Extracted data:
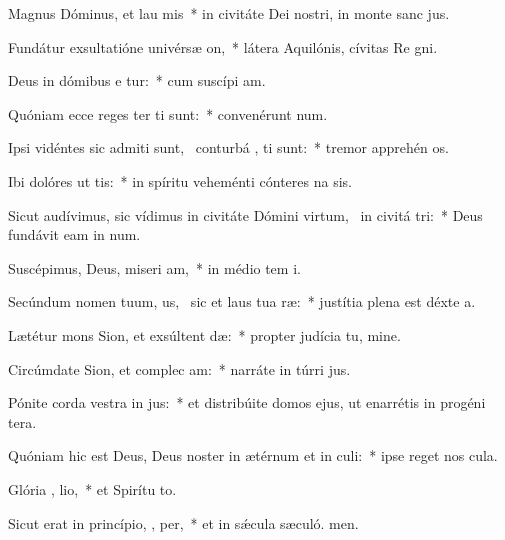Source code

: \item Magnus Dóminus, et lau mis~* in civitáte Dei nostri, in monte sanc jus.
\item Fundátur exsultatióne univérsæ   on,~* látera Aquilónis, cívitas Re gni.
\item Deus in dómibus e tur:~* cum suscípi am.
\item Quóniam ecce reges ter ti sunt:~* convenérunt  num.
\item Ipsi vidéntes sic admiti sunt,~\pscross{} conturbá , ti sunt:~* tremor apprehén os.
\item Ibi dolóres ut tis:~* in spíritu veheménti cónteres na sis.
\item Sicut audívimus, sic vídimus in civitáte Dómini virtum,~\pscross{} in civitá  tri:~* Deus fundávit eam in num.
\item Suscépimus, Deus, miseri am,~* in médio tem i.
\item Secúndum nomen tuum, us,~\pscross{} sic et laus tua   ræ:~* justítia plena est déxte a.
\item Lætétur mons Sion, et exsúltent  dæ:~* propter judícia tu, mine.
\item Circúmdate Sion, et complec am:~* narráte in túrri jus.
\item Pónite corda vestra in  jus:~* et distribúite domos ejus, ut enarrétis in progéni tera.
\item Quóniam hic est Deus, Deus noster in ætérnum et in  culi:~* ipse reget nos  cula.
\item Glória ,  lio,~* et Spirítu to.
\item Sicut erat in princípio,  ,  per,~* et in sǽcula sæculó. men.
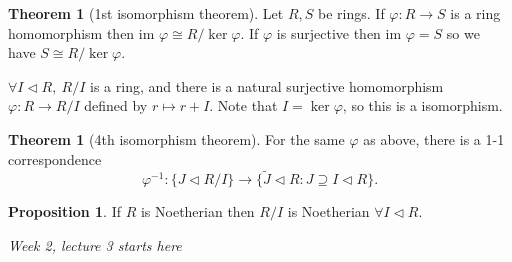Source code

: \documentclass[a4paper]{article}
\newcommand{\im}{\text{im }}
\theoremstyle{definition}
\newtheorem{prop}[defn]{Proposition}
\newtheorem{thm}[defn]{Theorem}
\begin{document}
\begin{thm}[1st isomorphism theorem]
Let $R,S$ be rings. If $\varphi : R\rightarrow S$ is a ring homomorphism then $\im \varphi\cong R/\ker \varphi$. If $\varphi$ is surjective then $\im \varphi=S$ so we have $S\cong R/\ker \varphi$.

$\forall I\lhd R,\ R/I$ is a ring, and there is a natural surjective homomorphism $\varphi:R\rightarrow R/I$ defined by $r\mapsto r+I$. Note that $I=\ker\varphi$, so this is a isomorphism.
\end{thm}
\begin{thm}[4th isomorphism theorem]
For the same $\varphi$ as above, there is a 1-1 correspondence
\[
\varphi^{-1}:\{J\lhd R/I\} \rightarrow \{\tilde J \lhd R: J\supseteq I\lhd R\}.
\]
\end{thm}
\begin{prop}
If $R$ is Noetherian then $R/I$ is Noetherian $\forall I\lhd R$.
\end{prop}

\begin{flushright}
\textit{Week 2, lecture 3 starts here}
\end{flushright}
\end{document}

Task description: Restate the material above word for word, so that nothing changes except that the pictures are gone.

Exercise response:
Source code

: \item Magnus Dóminus, et lau mis~* in civitáte Dei nostri, in monte sanc jus.
\item Fundátur exsultatióne univérsæ   on,~* látera Aquilónis, cívitas Re gni.
\item Deus in dómibus e tur:~* cum suscípi am.
\item Quóniam ecce reges ter ti sunt:~* convenérunt  num.
\item Ipsi vidéntes sic admiti sunt,~\pscross{} conturbá , ti sunt:~* tremor apprehén os.
\item Ibi dolóres ut tis:~* in spíritu veheménti cónteres na sis.
\item Sicut audívimus, sic vídimus in civitáte Dómini virtum,~\pscross{} in civitá  tri:~* Deus fundávit eam in num.
\item Suscépimus, Deus, miseri am,~* in médio tem i.
\item Secúndum nomen tuum, us,~\pscross{} sic et laus tua   ræ:~* justítia plena est déxte a.
\item Lætétur mons Sion, et exsúltent  dæ:~* propter judícia tu, mine.
\item Circúmdate Sion, et complec am:~* narráte in túrri jus.
\item Pónite corda vestra in  jus:~* et distribúite domos ejus, ut enarrétis in progéni tera.
\item Quóniam hic est Deus, Deus noster in ætérnum et in  culi:~* ipse reget nos  cula.
\item Glória ,  lio,~* et Spirítu to.
\item Sicut erat in princípio,  ,  per,~* et in sǽcula sæculó. men.
Source code

: \documentclass[a4paper]{article}
\newcommand{\im}{\text{im }}
\theoremstyle{definition}
\newtheorem{prop}[defn]{Proposition}
\newtheorem{thm}[defn]{Theorem}
\begin{document}
\begin{thm}[1st isomorphism theorem]
Let $R,S$ be rings. If $\varphi : R\rightarrow S$ is a ring homomorphism then $\im \varphi\cong R/\ker \varphi$. If $\varphi$ is surjective then $\im \varphi=S$ so we have $S\cong R/\ker \varphi$.

$\forall I\lhd R,\ R/I$ is a ring, and there is a natural surjective homomorphism $\varphi:R\rightarrow R/I$ defined by $r\mapsto r+I$. Note that $I=\ker\varphi$, so this is a isomorphism.
\end{thm}
\begin{thm}[4th isomorphism theorem]
For the same $\varphi$ as above, there is a 1-1 correspondence
\[
\varphi^{-1}:\{J\lhd R/I\} \rightarrow \{\tilde J \lhd R: J\supseteq I\lhd R\}.
\]
\end{thm}
\begin{prop}
If $R$ is Noetherian then $R/I$ is Noetherian $\forall I\lhd R$.
\end{prop}

\begin{flushright}
\textit{Week 2, lecture 3 starts here}
\end{flushright}
\end{document}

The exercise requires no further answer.